§ **Selected excerpt**

━━━━━━━━━━

The story of our trip to Everest Base Camp really has to begin with where we stayed the night before. There was no running water and no heating. The temperature inside the room was around ten degrees below zero. When we awoke from what little slumbers we had managed, we were “treated” to a truly dreadful breakfast of two dry chapatis sandwiching a fried egg which looked like it had been through a nuclear explosion. The amusing thing was though, this was almost certainly the best hotel in town.

The cold and lack of sleep meant that I wasn’t feeling in the best of shape at the start of what was supposed to be the most auspicious day of the trip. We got into the van and started climbing up the most incredible mountain road. I’m not a fan of the Chinese government’s “peaceful liberation” of Tibet but this road is a truly incredible feat of engineering. The switchbacks were insane. When we reached the top of the pass, we were presented with the magnificent sight of Everest, along with four other 8000 metre peaks. All of them are megalithic in their own right but Everest towered over the rest of them. I was struck by how windy it was at only 5000 metres. I looked at the spindrift coming off the top of the great peak and imagined just how brutal it would be at the top. It was about this moment that I made a solemn resolution to never attempt to climb it.

After a couple of hours of driving through some incredibly beautiful scenery we arrived at Rongbuk Monastery. At an altitude of 5200 metres, this is the highest monastery anywhere in the world. We’d been travelling all morning and it was seriously cold so I asked Kalsang where we could eat some lunch. Sheepishly Kalsang said “actually there isn’t anything to eat.” I was incredulous. Pure hanger started flowing through me. What on earth did he mean, there wasn’t anything to eat?!  Possibly out of self-preservation, Kalsang then played a blinder. He managed to wangle us an invite to go and eat with the monks. This was a truly surreal experience. We were in the highest monastery in the world, sitting by a roaring fire, whilst saffron clad monks sat round chanting mantras. To make it even more bizarre, we were served butter tea (this was the only time that I found it palatable) and spicy pot noodles. That unusual combination would come back and haunt me later but it was still an utterly unforgettable experience.

━━━━━━━━━━

§ **Data shown**
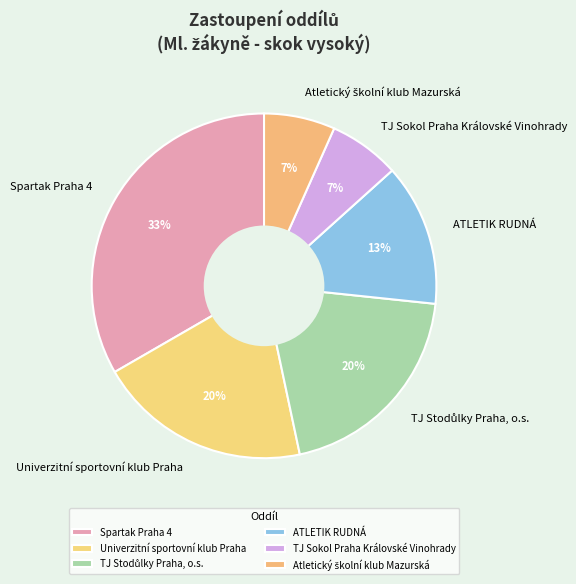

What is the ratio of the value at ATLETIK RUDNÁ to the value at Univerzitní sportovní klub Praha?

0.7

━━━━━━━━━━

§ **Exercise set**
1. Reproduce the stretch of the Everest Base Camp account from "The story of" through "hotel in town.".
2. In the Everest Base Camp account, which foods and drinks does the narrator say were served? List each one.
3. Translate this sentence from the Everest Base Camp account into Spanish: "At an altitude of 5200 metres, this is the highest monastery anywhere in the world."

§ **Answers for this exercise**
1.
The story of our trip to Everest Base Camp really has to begin with where we stayed the night before. There was no running water and no heating. The temperature inside the room was around ten degrees below zero. When we awoke from what little slumbers we had managed, we were “treated” to a truly dreadful breakfast of two dry chapatis sandwiching a fried egg which looked like it had been through a nuclear explosion. The amusing thing was though, this was almost certainly the best hotel in town.

2.
- Dry chapatis
- Fried egg
- Butter tea
- Spicy pot noodles

3. A una altitud de 5200 metros, este es el monasterio más alto de todo el mundo.